[Task statement] Reproduce exactly the lines below, from the first one through the line containing "this endpoint. |", and omit any pictures.

[Supplied material]
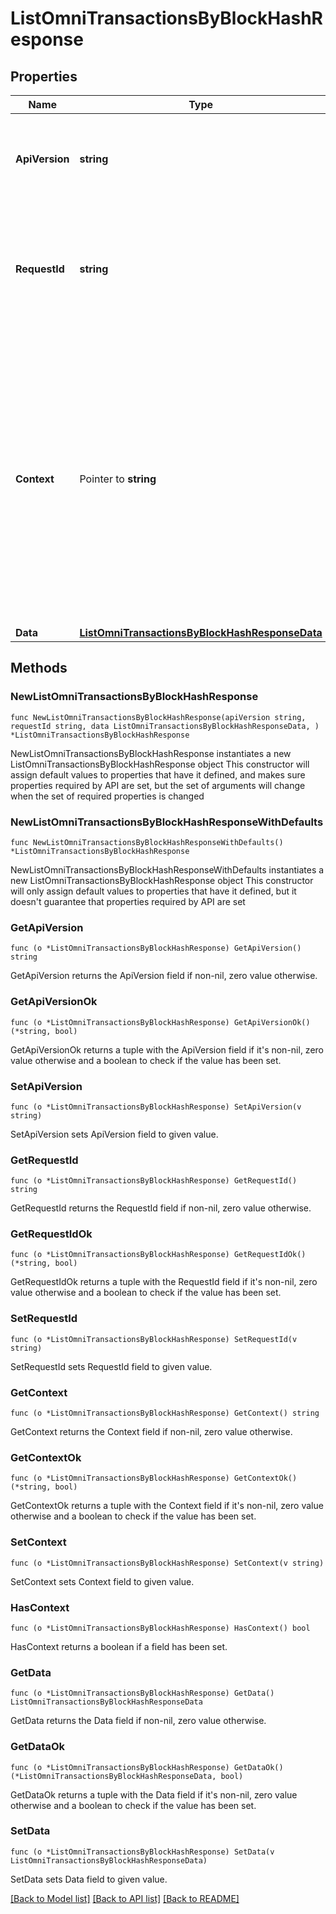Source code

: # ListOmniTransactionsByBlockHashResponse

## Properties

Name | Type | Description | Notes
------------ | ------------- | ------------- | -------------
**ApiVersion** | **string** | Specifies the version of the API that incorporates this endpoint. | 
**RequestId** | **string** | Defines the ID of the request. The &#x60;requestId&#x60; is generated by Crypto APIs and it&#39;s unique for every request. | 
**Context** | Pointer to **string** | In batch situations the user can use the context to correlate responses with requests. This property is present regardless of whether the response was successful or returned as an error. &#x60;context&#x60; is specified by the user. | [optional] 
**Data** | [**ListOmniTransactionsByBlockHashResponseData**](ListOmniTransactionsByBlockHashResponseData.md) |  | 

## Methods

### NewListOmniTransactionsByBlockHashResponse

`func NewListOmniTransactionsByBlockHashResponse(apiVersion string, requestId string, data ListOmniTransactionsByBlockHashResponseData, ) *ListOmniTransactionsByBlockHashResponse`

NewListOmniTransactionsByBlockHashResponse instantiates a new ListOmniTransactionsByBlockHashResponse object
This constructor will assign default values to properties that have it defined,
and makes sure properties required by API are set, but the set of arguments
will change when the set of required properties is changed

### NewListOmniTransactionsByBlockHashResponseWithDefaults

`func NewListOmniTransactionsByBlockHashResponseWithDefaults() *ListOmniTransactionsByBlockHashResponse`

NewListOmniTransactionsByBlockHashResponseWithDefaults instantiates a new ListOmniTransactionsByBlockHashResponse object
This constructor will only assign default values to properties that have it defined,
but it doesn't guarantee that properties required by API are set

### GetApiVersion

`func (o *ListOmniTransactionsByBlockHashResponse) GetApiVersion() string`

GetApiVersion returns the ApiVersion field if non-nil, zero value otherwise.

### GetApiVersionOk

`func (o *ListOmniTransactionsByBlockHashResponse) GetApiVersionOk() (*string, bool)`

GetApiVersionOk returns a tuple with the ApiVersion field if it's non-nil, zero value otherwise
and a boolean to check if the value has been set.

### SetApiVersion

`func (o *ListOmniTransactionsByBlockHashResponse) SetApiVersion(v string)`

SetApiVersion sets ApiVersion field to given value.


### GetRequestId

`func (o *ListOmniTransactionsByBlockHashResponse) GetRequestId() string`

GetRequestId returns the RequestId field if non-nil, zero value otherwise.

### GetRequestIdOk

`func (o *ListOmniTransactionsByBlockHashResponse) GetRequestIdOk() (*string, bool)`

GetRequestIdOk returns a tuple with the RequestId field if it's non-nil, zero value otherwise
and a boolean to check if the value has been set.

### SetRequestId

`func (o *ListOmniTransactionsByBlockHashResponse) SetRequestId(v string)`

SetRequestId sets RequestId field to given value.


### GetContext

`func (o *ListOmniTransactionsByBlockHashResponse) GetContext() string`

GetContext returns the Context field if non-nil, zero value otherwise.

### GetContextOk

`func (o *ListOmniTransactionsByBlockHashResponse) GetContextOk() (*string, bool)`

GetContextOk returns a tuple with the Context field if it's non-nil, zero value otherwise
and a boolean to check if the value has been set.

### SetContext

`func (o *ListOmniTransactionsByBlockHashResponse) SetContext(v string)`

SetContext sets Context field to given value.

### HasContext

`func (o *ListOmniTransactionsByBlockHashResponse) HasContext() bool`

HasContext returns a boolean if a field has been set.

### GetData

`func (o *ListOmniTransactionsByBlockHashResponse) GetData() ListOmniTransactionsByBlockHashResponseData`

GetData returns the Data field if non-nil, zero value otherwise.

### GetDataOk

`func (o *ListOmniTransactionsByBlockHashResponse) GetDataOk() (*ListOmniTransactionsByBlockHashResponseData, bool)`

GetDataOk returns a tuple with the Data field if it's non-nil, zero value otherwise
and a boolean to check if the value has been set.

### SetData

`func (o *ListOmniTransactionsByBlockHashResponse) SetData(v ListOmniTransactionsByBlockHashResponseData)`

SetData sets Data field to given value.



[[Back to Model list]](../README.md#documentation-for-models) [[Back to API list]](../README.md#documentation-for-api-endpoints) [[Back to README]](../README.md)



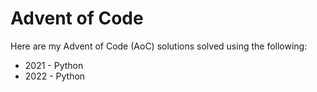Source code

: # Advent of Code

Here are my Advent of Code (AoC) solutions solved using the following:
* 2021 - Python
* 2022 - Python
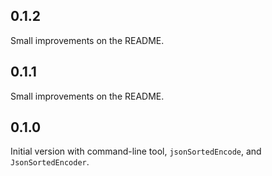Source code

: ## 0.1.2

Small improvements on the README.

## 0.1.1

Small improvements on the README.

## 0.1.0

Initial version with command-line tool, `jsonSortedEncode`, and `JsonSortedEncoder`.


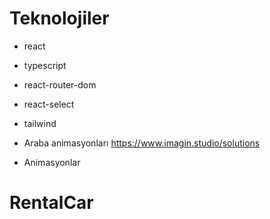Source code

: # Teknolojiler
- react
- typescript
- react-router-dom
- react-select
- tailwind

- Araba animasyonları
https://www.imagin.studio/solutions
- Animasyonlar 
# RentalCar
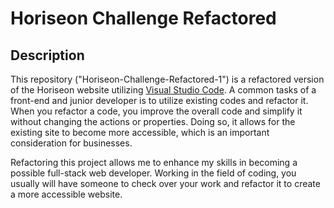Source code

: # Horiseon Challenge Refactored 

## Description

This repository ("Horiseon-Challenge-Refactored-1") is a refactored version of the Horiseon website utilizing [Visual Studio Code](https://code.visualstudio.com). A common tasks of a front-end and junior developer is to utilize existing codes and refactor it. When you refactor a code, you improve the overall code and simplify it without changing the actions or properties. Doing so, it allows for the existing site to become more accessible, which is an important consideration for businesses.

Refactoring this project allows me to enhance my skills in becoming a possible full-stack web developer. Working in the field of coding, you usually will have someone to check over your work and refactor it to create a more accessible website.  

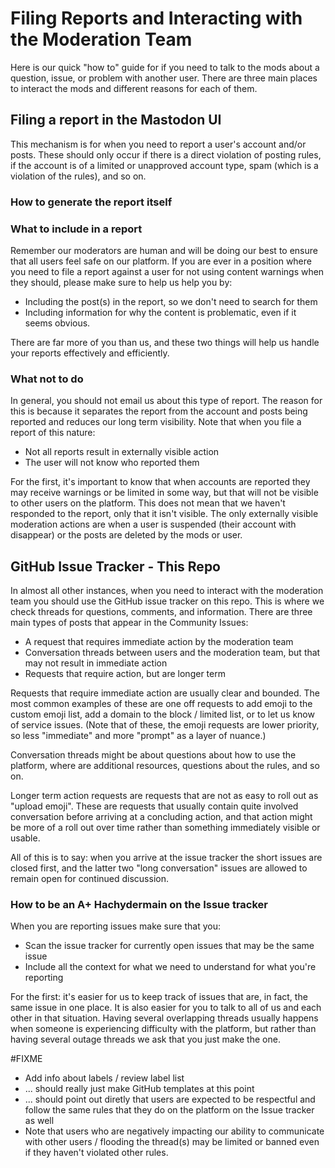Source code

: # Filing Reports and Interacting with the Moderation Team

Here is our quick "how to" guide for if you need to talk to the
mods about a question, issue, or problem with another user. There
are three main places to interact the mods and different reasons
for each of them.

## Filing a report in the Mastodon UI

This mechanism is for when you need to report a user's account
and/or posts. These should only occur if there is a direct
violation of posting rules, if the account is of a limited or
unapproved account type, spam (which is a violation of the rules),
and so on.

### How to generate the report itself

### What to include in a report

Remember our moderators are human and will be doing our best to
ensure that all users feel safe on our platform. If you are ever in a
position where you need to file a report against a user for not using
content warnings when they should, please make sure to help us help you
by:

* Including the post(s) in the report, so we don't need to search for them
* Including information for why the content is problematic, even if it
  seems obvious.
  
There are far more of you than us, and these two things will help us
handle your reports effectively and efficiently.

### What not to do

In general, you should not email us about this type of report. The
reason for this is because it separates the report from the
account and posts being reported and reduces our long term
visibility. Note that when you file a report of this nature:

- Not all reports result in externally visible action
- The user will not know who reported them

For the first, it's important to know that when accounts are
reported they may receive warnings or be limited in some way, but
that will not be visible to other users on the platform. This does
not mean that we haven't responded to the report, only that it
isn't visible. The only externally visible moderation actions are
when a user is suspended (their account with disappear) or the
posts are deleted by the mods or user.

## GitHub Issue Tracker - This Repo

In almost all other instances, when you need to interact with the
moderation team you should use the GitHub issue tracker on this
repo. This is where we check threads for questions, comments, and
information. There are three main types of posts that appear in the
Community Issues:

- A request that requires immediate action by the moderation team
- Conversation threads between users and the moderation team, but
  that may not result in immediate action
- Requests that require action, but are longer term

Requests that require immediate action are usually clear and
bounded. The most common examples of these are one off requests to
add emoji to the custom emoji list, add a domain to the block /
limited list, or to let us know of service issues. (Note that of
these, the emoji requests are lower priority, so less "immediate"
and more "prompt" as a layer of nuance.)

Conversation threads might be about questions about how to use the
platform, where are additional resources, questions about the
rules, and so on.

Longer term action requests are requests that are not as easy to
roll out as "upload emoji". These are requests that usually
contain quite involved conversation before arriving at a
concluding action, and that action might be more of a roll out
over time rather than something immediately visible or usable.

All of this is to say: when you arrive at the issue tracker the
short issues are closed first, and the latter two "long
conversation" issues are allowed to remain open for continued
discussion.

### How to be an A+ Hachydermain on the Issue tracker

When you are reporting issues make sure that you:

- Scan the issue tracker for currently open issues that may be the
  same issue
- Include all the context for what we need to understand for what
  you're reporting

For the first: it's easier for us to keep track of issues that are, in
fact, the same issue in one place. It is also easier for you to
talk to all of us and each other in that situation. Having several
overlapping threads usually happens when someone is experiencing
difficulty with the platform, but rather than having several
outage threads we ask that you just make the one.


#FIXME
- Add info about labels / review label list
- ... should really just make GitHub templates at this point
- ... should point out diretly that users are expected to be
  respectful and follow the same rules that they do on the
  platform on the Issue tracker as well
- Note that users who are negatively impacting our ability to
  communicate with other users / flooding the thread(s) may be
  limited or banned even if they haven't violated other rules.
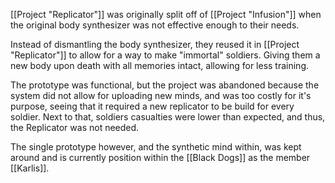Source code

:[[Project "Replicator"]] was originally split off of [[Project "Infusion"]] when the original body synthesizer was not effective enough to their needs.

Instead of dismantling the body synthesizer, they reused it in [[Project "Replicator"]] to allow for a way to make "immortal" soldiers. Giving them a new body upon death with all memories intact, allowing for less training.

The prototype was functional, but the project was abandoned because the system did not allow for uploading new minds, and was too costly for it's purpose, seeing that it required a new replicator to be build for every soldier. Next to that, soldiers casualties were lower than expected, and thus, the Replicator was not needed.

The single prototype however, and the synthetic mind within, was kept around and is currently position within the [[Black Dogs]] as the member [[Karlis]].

[Reply]
Source code

: # ListOmniTransactionsByBlockHashResponse

## Properties

Name | Type | Description | Notes
------------ | ------------- | ------------- | -------------
**ApiVersion** | **string** | Specifies the version of the API that incorporates this endpoint. | 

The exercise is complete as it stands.